Tali deduzioni appaiono evidentemente generiche, limitandosi a riportare il contenuto dell'art. 2087 c.c.: in giudizio deve invece essere allegato quali cautele sarebbero state omesse e comunque deve essere indicato a quale comportamento omissivo del datore di lavoro sia ricollegabile l'infortunio.

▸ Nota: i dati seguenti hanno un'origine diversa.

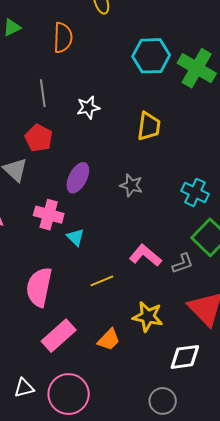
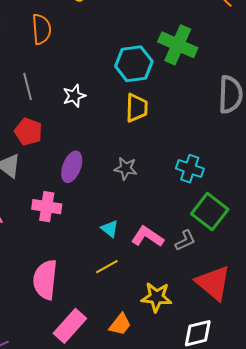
cyan hexagon: (151, 56) -> (134, 64), moved
cyan triangle: (75, 237) -> (110, 229), moved

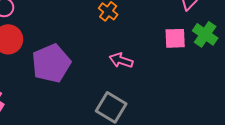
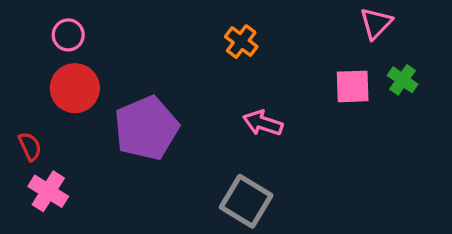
green cross: (205, 34) -> (403, 80), size x0.7

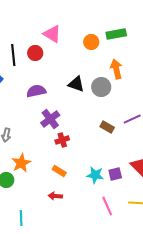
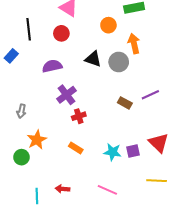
orange circle: (91, 42) -> (108, 25), moved
red circle: (35, 53) -> (61, 33), moved
red arrow: (55, 196) -> (62, 189), moved
pink line: (107, 206) -> (107, 190), moved, turned -42

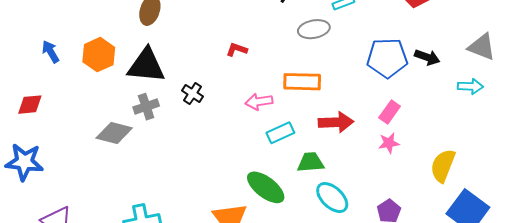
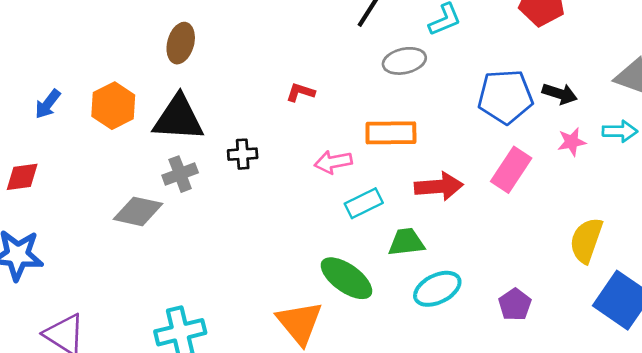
blue arrow: (51, 52) -> (48, 104), turned -110
black cross: (193, 93) -> (243, 154), turned -35
pink rectangle: (390, 112) -> (511, 170), size x1.4
pink star: (389, 143) -> (572, 142), moved
cyan ellipse: (332, 198) -> (437, 289), turned -68

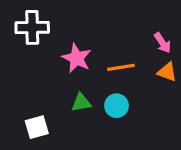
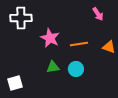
pink arrow: (162, 43) -> (98, 14), moved
white square: (37, 127) -> (15, 83), moved

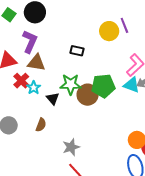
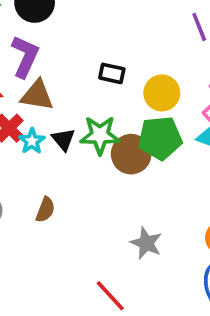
yellow circle: (109, 31) -> (162, 93), moved
black triangle: (53, 99) -> (63, 139), moved
gray star: (71, 147) -> (146, 243), moved, turned -30

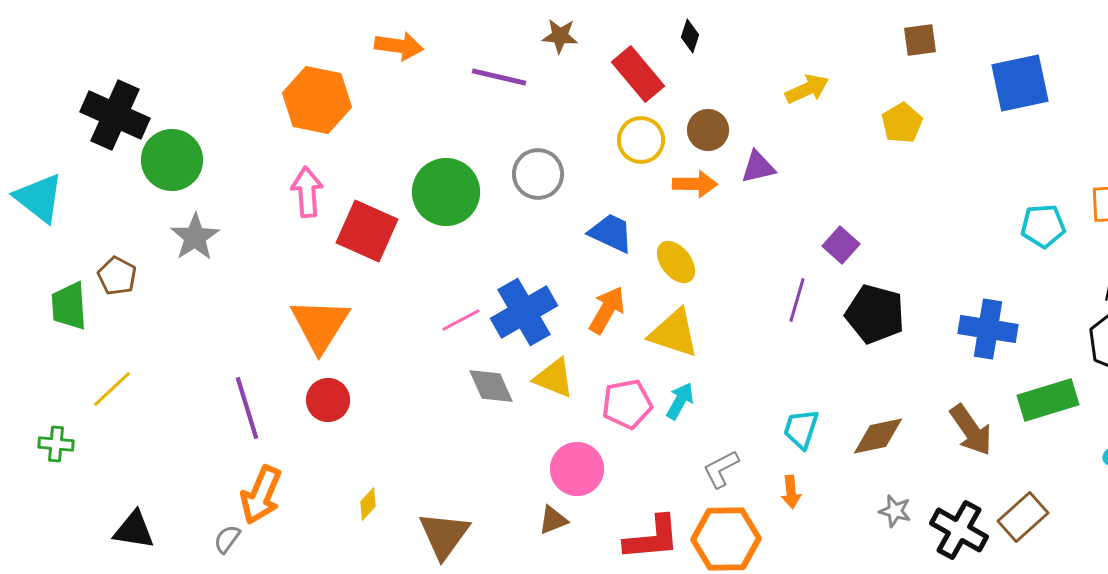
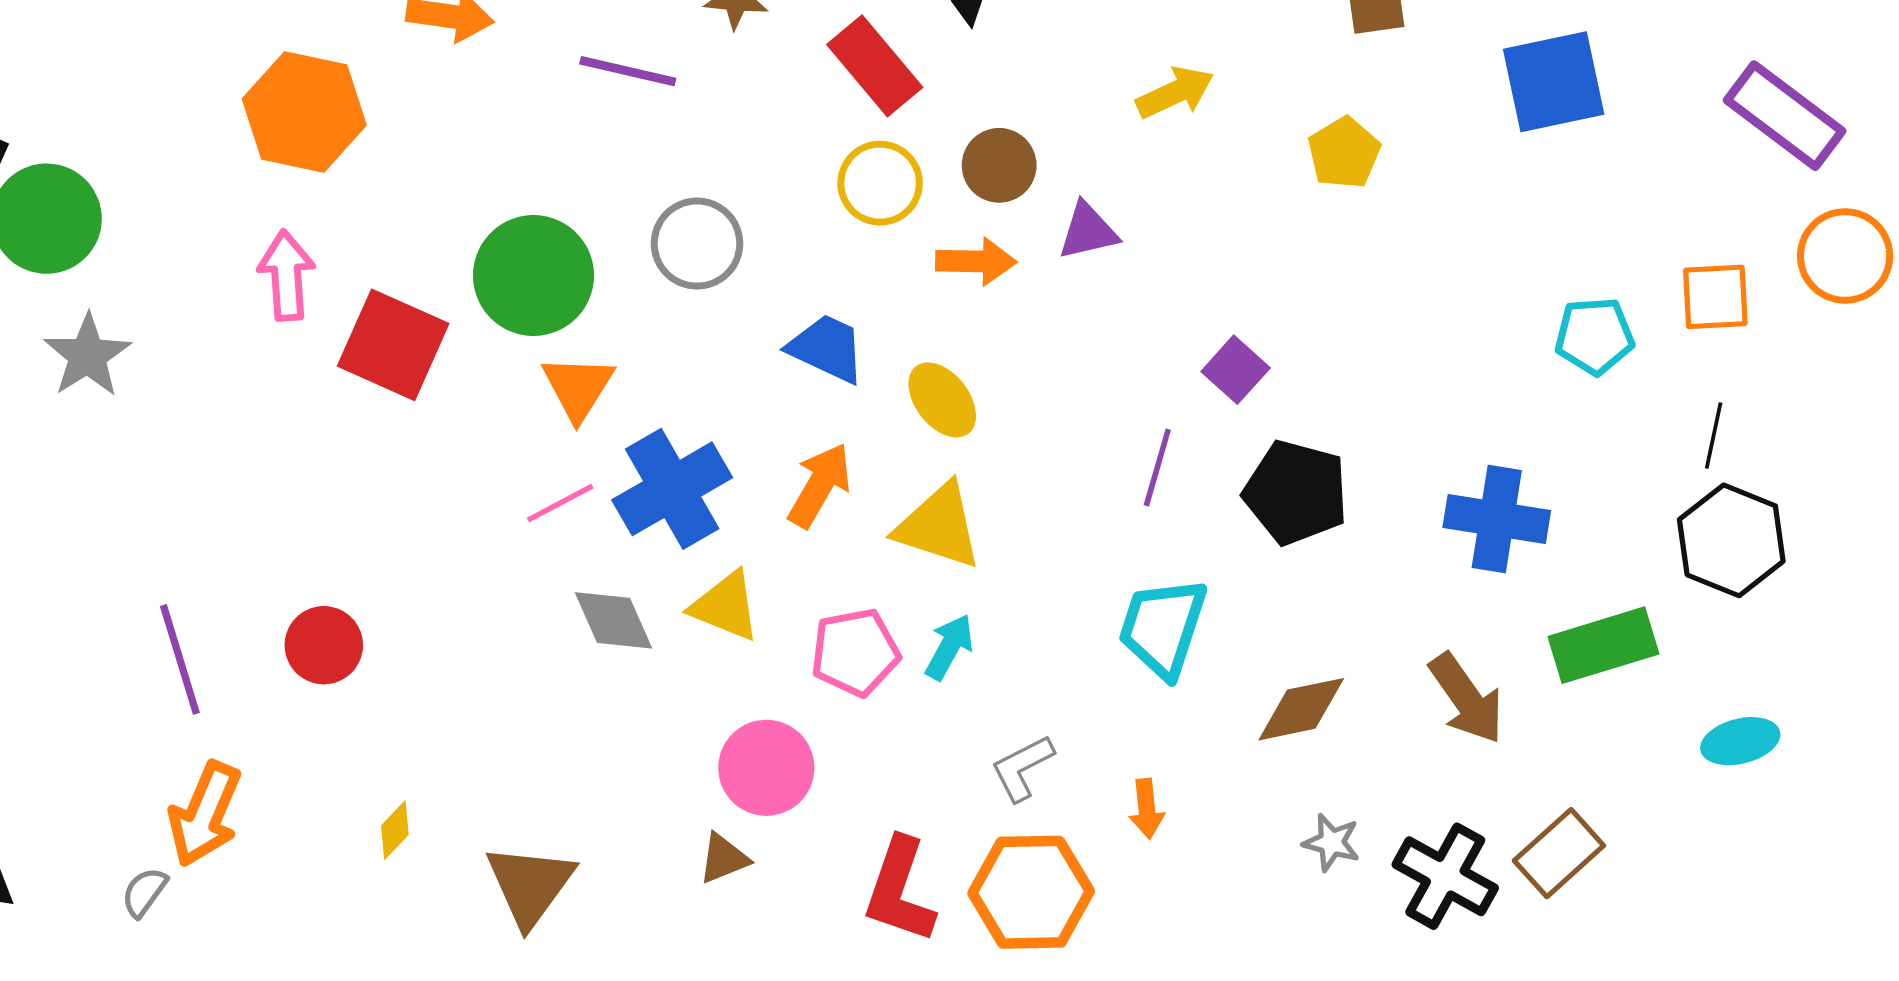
orange triangle: (320, 325) -> (578, 387), moved, size x0.7
cyan trapezoid: (801, 429) -> (1163, 627), moved, size x1.4
red L-shape: (652, 538) -> (900, 890), turned 114

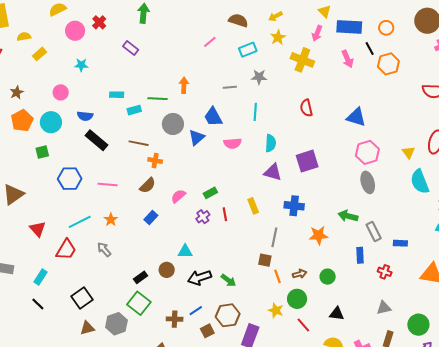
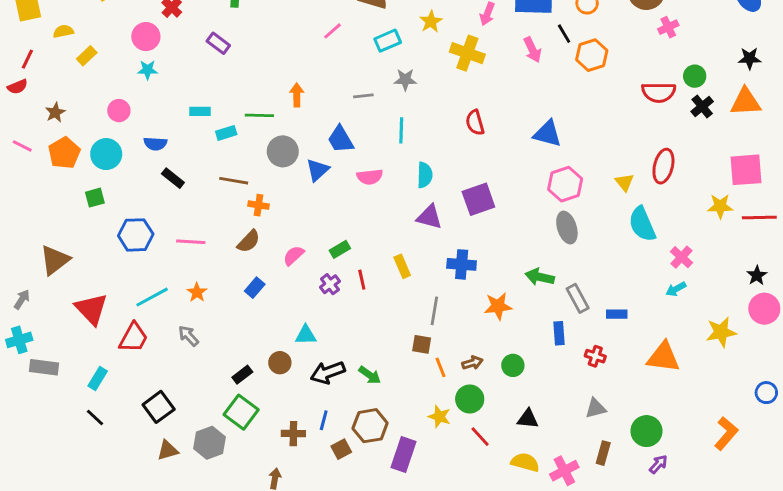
pink circle: (75, 31) -> (146, 37), moved
black rectangle: (97, 140) -> (173, 178), size x0.7
red triangle: (38, 229) -> (91, 309), size x1.4
blue line: (196, 311) -> (324, 420), turned -40

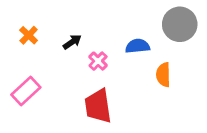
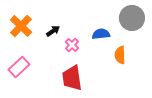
orange cross: (29, 35) -> (21, 26), size x1.6

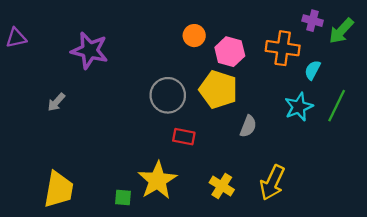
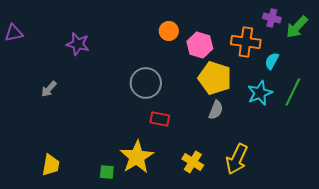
purple star: (90, 50) -> (78, 44), size x0.7
yellow pentagon: (218, 90) -> (215, 78), moved
yellow trapezoid: (59, 190) -> (51, 165), size x0.7

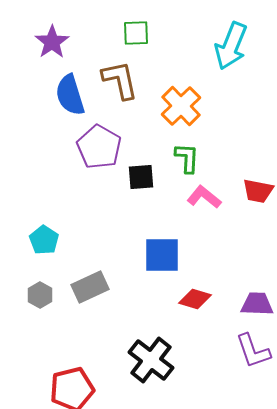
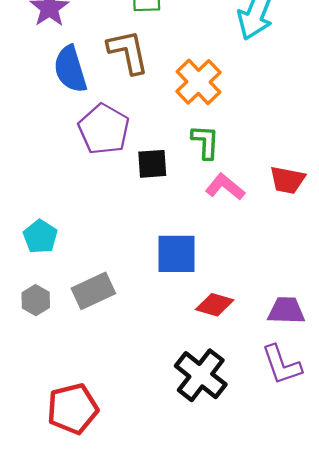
black cross: (151, 360) -> (201, 375), moved

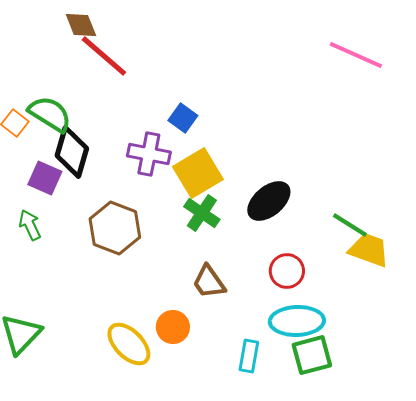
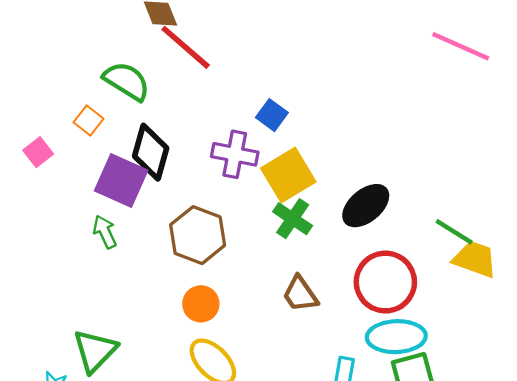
green semicircle: (50, 114) -> (127, 81), moved
purple square: (45, 178) -> (121, 181), size x1.4
red circle: (287, 271) -> (385, 282), size x1.6
orange circle: (173, 327) -> (201, 304), moved

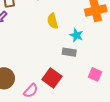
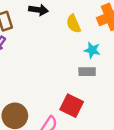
yellow semicircle: (53, 21) -> (73, 24), moved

Nel caso di specie non si comprende quali misure avrebbero dovuto essere adottate: di valutazione dei rischi, di progettazione del luogo di lavoro, di formazione e di informazione dei dipendenti, di imposizione di particolari mezzi di protezione individuale o altro.
L'infortunio occorso al ricorrente sembra invece esulare dalla normale sfera di controllo del datore di lavoro, in quanto assolutamente imprevedibile.
Ne' possono ritenersi sufficienti i vaghi accenni a pretesi atti lesivi subiti dal ricorrente da parte dei figli del titolare: l'assoluta genericità dell'allegazione non ha consentito di dare ingresso alla prova testimoniale.
Non sembra, quindi, configurabile l'esistenza di un nesso causale tra l'evento lesivo ed un comportamento del datore di lavoro contrastante con gli obblighi di legge.
Infatti nesso di derivazione eziologica deve comunque essere provato dal lavoratore, secondo le comuni regole sulla responsabilità civile.
L'art. 2087 c.c. incide invece sull'ulteriore elemento soggettivo della colpevolezza, che consiste nell'aver contribuito al verificarsi dell'evento, violando precise regole di prudenza o diligenza: la norma, in particolare, determina, sul piano processuale, un'inversione dell'onere della prova, nel senso che la colpa del datore di lavoro si presume, salvo che questi fornisca la prova liberatoria di aver adottato tutti gli accorgimenti tecnici necessari per evitare il verificarsi dell'evento dannoso in capo al lavoratore.
L'imputabilità o meno di un comportamento presuppone, comunque, l'accertamento di un inadempimento da parte del datore di lavoro o del suo sottoposto, accertamento che, nel caso di specie, non può ritenersi raggiunto.
Per tutte le considerazioni che precedono le domande del ricorrente non possono trovare accoglimento.
Nessuna pronuncia è necessaria per quanto riguarda le spese di lite.

PQM

Definitivamente pronunciando,
rigetta il ricorso;
fissa termine di trenta giorni per il deposito della sentenza.